What to look for in Remote Workers

We are now going through the hiring process for bringing on a new developer. One that must work remotely. This is a first for us.

Not everyone is cut out to be a remote worker. I’m not going to call them untethered, because there are too many communication systems, communication patterns, and too much technology keeping them from “flying free”. They are tethered, but not by an office.

From all of the reading I’ve done, here’s what I’ve heard are the great traits of remote workers:

1. Ability to Prioritize and a self starter

Remote workers will be given many tasks. Some of them important. Some of them timely. Some of them both important and timely. And then the rest, well, a bunch of tasks. As one of our long-time teammates says “get the right stuff done, not just stuff”. And as I like to add, get the right stuff done at the right time in the right order.

Not only does the remote worker have to be able to prioritize, they need to get going on those tasks that make the most sense first, second, etc.

2. A natural focus on activities, not time spent

Office staff know that they need to be there at a certain time and that home calls at a certain time. Remote staff don’t have those cues. It is natural to assume that, when working remotely, the dog needs to be walked, lunch needs to be made, and yes, sometimes laundry gets done during the day.

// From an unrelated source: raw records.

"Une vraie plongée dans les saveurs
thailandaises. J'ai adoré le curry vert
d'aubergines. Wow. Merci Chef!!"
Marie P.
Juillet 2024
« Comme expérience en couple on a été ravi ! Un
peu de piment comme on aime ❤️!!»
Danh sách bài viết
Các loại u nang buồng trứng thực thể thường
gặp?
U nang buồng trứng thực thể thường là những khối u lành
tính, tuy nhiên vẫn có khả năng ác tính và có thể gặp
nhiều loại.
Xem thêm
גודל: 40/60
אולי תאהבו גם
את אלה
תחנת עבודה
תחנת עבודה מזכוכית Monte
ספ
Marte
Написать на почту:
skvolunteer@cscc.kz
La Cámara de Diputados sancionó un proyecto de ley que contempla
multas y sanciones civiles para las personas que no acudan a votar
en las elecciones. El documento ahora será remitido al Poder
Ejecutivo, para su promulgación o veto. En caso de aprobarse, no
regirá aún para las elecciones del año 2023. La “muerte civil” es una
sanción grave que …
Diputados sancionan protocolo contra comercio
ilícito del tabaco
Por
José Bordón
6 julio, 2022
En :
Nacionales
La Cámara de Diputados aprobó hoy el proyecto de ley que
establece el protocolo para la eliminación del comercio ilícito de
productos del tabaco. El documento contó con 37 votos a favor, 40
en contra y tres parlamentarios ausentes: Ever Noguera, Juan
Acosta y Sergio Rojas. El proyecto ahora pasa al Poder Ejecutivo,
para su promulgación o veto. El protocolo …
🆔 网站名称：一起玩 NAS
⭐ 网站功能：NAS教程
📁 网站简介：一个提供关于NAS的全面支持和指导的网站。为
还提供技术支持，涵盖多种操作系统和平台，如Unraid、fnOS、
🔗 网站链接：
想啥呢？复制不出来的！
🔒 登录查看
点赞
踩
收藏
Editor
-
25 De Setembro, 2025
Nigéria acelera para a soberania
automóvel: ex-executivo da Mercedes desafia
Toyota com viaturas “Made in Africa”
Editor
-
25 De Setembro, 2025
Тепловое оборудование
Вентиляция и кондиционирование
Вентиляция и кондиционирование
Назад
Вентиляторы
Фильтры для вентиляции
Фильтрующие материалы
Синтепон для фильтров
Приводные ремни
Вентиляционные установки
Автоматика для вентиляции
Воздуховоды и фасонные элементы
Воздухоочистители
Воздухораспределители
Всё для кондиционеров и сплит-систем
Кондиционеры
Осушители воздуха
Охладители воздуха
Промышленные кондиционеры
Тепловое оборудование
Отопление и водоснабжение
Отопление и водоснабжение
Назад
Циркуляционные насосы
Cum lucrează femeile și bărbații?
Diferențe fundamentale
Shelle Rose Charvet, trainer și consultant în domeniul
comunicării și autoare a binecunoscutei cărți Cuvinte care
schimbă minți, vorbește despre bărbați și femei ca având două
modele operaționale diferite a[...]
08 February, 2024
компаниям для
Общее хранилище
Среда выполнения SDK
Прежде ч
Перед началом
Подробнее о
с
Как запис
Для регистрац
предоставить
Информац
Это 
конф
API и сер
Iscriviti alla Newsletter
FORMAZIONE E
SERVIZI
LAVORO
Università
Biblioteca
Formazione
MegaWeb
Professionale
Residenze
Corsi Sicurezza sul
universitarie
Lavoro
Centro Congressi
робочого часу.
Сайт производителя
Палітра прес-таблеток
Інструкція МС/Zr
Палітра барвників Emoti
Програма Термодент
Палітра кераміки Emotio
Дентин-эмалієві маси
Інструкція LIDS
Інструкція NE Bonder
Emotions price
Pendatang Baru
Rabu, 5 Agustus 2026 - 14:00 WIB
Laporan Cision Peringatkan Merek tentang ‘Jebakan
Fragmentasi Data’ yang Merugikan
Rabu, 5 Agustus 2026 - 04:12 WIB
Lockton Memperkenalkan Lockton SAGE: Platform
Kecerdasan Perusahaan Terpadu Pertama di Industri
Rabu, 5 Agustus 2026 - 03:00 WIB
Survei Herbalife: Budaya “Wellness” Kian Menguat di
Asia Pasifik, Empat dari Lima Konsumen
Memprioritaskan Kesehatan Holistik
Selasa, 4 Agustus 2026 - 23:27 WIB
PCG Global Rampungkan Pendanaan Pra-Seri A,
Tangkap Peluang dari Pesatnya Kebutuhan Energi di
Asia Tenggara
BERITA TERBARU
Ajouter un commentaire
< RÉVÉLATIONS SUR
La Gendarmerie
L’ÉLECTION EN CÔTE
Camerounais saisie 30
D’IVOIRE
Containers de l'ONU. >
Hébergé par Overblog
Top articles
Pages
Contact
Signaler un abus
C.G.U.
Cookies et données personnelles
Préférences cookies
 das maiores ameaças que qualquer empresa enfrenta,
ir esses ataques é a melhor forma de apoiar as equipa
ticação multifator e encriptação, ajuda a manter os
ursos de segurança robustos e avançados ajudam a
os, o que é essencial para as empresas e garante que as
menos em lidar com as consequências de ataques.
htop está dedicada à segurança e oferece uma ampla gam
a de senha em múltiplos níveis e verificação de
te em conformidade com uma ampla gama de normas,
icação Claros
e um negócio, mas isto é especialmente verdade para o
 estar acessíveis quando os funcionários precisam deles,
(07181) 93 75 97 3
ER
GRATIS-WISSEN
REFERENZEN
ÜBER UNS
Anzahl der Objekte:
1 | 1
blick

There are time interruption cues throughout a remote worker’s day that they do attend to.

So instead of focusing on being on time and doing work while at the workplace, they have to focus on finishing activities assigned to them or reaching out for new activities if their list is finished.

3. A focus on writing c l e a r l y

Here are our communication tools:

  • Jive desktop and phone app (verbal communication)
  • Slack (written)
  • Email (written)
  • Office (written)
  • Jira/Bitbucket/blah blah blah (written)
  • GoToMeeting (verbal with written decks when necessary)
  • ZenDesk (mostly written)

Get the point? Most of our communication comes in the form of written messages without the ability to see the other person’s face make that “scooby-doo” head turn if they a) don’t understand you, or b) are taking the message wrong.

4. They are either their own support system, or they have one

The first thing one of our long-term staff said when I told the office we were shutting it down was ‘are you still coming to visit to take us to lunch’? I asked if the lunches were that great (the food sure isn’t). and her answer was ‘I really like the social-ness of when we are all in the office and doing things’. Office staff have people they interact with. I have a wife who sits 3/4 of a house away and yells while I’m working (hey, its interaction) and an old dog who farts under my desk. Not much in the way of social interaction, but it’s something. I get it. Imagine if it was only me and the farting dog?

Then there’s the other type of support system. The “I can’t sign on to X”, my “Y” is broken, “Is the Internet slow for you too?” support. We do our best to assign software and hardware to users and prep it for them. Remote backups for key workstations. Dual Internet connectivity for corporate officers. But, well, stuff breaks. And remote staff have to deal with it without giving up days and days to fix it.

Remote workers either have a support system, or they are one. In other words, if they aren’t tech savvy, they are going to be more of a drain than you might be ready for.